Stored data:
========

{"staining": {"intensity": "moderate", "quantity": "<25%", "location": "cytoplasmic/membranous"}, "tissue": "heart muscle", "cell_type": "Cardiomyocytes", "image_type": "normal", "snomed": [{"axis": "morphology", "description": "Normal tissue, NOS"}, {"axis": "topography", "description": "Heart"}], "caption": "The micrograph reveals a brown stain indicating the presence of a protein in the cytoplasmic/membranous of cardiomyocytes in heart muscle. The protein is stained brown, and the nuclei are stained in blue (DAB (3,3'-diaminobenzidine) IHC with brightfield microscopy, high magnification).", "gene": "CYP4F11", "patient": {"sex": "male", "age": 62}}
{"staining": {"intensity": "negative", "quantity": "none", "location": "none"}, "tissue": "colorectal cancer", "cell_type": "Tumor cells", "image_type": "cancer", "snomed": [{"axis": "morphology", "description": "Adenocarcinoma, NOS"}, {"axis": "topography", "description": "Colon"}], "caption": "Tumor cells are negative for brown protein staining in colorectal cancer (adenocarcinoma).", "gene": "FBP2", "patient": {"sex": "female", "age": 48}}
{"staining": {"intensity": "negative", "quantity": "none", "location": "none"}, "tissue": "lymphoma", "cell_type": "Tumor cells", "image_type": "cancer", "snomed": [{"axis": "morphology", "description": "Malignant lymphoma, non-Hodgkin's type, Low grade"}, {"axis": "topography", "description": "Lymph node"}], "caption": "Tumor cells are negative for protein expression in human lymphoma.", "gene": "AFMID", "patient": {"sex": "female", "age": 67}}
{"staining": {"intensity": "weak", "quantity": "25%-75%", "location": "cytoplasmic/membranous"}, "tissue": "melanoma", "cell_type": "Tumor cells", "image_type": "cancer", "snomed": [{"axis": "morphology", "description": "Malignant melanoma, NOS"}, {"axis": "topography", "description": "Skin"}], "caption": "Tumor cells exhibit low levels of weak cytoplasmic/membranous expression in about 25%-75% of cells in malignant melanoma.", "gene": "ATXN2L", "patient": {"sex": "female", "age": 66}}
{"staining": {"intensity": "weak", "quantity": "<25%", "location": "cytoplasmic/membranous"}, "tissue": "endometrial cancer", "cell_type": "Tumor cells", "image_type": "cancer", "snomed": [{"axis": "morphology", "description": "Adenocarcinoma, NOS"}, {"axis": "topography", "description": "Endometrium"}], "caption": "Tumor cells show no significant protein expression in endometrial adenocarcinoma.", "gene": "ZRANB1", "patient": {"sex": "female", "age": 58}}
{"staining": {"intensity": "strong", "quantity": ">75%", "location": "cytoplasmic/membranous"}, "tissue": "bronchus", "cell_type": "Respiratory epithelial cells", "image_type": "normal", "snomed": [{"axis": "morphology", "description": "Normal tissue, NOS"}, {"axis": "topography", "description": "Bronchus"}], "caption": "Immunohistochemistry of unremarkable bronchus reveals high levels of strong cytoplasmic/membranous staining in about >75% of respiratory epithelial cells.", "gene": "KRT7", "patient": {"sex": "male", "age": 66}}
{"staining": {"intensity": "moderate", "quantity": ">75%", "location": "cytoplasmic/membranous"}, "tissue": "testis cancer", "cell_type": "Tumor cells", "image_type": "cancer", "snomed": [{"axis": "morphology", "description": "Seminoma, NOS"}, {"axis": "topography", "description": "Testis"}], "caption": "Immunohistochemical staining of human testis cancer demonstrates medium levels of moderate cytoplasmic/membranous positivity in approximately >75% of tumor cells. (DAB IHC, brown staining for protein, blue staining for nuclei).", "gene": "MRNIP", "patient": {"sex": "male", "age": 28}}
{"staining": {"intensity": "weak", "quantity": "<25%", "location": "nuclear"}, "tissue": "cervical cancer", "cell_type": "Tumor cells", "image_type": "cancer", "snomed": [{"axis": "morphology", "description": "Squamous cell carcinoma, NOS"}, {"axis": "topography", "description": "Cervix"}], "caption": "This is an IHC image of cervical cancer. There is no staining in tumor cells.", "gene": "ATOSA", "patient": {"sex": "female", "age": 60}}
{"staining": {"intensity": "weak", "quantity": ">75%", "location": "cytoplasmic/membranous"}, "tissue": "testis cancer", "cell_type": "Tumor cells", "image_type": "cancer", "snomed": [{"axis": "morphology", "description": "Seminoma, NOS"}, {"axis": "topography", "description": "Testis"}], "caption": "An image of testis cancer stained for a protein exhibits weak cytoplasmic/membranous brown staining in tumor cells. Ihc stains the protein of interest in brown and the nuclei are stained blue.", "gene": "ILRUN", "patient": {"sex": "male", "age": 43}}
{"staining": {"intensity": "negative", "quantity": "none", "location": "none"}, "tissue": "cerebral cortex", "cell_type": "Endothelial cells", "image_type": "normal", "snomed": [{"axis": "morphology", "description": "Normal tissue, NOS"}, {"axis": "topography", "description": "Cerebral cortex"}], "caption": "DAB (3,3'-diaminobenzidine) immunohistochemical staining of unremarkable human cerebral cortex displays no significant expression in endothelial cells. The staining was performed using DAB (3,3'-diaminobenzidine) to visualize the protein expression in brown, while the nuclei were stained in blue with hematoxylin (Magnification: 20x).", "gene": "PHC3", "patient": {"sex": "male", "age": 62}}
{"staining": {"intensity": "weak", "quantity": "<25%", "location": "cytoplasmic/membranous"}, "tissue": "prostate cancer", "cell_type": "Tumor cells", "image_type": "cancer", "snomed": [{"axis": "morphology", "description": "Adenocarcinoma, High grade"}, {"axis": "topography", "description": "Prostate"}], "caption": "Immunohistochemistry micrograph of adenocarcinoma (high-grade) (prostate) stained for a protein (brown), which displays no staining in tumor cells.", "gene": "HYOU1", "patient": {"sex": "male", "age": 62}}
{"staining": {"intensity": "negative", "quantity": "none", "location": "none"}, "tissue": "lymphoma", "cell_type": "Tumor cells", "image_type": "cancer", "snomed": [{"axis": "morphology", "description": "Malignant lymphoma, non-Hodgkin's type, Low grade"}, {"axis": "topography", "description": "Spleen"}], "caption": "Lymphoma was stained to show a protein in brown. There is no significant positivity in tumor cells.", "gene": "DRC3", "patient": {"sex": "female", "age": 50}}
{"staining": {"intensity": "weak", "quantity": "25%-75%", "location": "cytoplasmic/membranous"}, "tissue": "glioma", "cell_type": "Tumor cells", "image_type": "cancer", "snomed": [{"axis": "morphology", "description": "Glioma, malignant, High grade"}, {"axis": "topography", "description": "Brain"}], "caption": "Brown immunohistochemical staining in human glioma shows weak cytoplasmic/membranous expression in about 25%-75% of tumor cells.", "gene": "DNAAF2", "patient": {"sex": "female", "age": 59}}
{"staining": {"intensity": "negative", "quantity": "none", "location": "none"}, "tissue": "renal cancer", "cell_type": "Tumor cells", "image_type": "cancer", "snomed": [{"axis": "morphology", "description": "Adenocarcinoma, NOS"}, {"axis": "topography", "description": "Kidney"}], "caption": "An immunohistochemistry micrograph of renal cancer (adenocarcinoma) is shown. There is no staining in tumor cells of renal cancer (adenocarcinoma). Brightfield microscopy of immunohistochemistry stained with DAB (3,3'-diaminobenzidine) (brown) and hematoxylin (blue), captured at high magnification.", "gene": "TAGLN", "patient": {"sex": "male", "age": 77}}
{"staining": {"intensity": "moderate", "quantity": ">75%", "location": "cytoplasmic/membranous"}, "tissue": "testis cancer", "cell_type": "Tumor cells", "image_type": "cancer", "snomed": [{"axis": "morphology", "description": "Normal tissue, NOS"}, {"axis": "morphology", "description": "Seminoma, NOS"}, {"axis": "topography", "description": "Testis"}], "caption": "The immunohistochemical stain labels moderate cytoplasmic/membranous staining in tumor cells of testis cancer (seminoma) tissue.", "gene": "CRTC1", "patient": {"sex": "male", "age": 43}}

========

__Work to be completed__
Beginning with the line that holds "micrograph of renal", please give again each line exactly until the records end, and include that final line.

__Problem solution__
{"staining": {"intensity": "negative", "quantity": "none", "location": "none"}, "tissue": "renal cancer", "cell_type": "Tumor cells", "image_type": "cancer", "snomed": [{"axis": "morphology", "description": "Adenocarcinoma, NOS"}, {"axis": "topography", "description": "Kidney"}], "caption": "An immunohistochemistry micrograph of renal cancer (adenocarcinoma) is shown. There is no staining in tumor cells of renal cancer (adenocarcinoma). Brightfield microscopy of immunohistochemistry stained with DAB (3,3'-diaminobenzidine) (brown) and hematoxylin (blue), captured at high magnification.", "gene": "TAGLN", "patient": {"sex": "male", "age": 77}}
{"staining": {"intensity": "moderate", "quantity": ">75%", "location": "cytoplasmic/membranous"}, "tissue": "testis cancer", "cell_type": "Tumor cells", "image_type": "cancer", "snomed": [{"axis": "morphology", "description": "Normal tissue, NOS"}, {"axis": "morphology", "description": "Seminoma, NOS"}, {"axis": "topography", "description": "Testis"}], "caption": "The immunohistochemical stain labels moderate cytoplasmic/membranous staining in tumor cells of testis cancer (seminoma) tissue.", "gene": "CRTC1", "patient": {"sex": "male", "age": 43}}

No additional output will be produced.